We are adapting the transformer architectures behind Large Language Models (LLMs) to understand the "language" of cells and genes. By training on vast datasets of single-cell profiles and biological interactions, we build "virtual cells" and multi-agent systems that can simulate biological responses and generate novel scientific hypotheses. We also develop mathematical models of disease progression and treatment response.

We use artificial intelligence to solve the complex combinatorial challenge of cancer treatment. Our algorithms predict how tumors will respond to drug combinations and sequences, allowing us to identify synergistic therapies and optimize dosing strategies computationally before validating them in the wet lab.

We bridge the gap between AI research and clinical practice by building intelligent assistants for oncologists. Our tools utilize Large Language Models and retrieval techniques to synthesize medical literature, interpret complex genomic data, and support tumor board decision-making.

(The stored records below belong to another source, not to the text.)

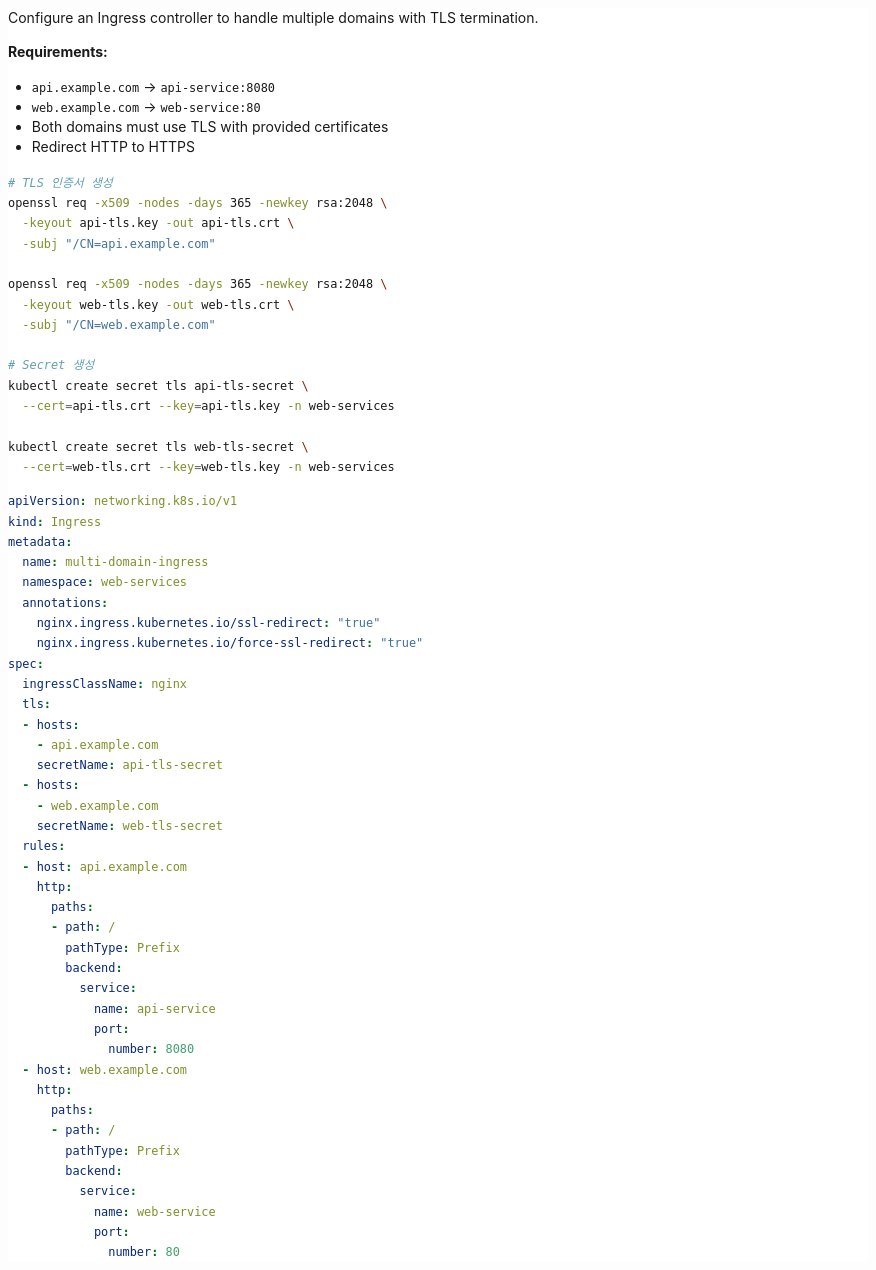 Configure an Ingress controller to handle multiple domains with TLS termination.

**Requirements:**
- `api.example.com` → `api-service:8080`
- `web.example.com` → `web-service:80`
- Both domains must use TLS with provided certificates
- Redirect HTTP to HTTPS

```bash
# TLS 인증서 생성
openssl req -x509 -nodes -days 365 -newkey rsa:2048 \
  -keyout api-tls.key -out api-tls.crt \
  -subj "/CN=api.example.com"

openssl req -x509 -nodes -days 365 -newkey rsa:2048 \
  -keyout web-tls.key -out web-tls.crt \
  -subj "/CN=web.example.com"

# Secret 생성
kubectl create secret tls api-tls-secret \
  --cert=api-tls.crt --key=api-tls.key -n web-services

kubectl create secret tls web-tls-secret \
  --cert=web-tls.crt --key=web-tls.key -n web-services
```

```yaml
apiVersion: networking.k8s.io/v1
kind: Ingress
metadata:
  name: multi-domain-ingress
  namespace: web-services
  annotations:
    nginx.ingress.kubernetes.io/ssl-redirect: "true"
    nginx.ingress.kubernetes.io/force-ssl-redirect: "true"
spec:
  ingressClassName: nginx
  tls:
  - hosts:
    - api.example.com
    secretName: api-tls-secret
  - hosts:
    - web.example.com
    secretName: web-tls-secret
  rules:
  - host: api.example.com
    http:
      paths:
      - path: /
        pathType: Prefix
        backend:
          service:
            name: api-service
            port:
              number: 8080
  - host: web.example.com
    http:
      paths:
      - path: /
        pathType: Prefix
        backend:
          service:
            name: web-service
            port:
              number: 80
```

We are reimagining disease screening by combining deep learning on Electronic Health Records (EHR) with novel biomarkers. Our two-tier screening approach uses AI to identify high-risk individuals from routine medical data, guiding the targeted use of advanced diagnostics including Multi-Cancer Early Detection (MCED) liquid biopsies and voice as a biomarker of health.

We map the tumor microenvironment in unprecedented detail to understand how cancer cells evade the immune system. Using cutting-edge spatial transcriptomics and imaging, we analyze the architecture of tissues to guide the development of immunotherapies and personalized cancer vaccines, with particular expertise in blood cancers including lymphomas and leukemias. Key tools include UTAG for unsupervised tissue architecture mapping.

We leverage comprehensive genomic profiling to uncover the specific mutations driving a patient's disease. By combining Whole Genome Sequencing (WGS) with AI interpretation tools, we connect genetic variants to clinical phenotypes to diagnose rare diseases and tailor oncology treatments.

We develop and share software tools that enable the broader research community to apply our methods to their own data. All tools available at github.com/ElementoLab.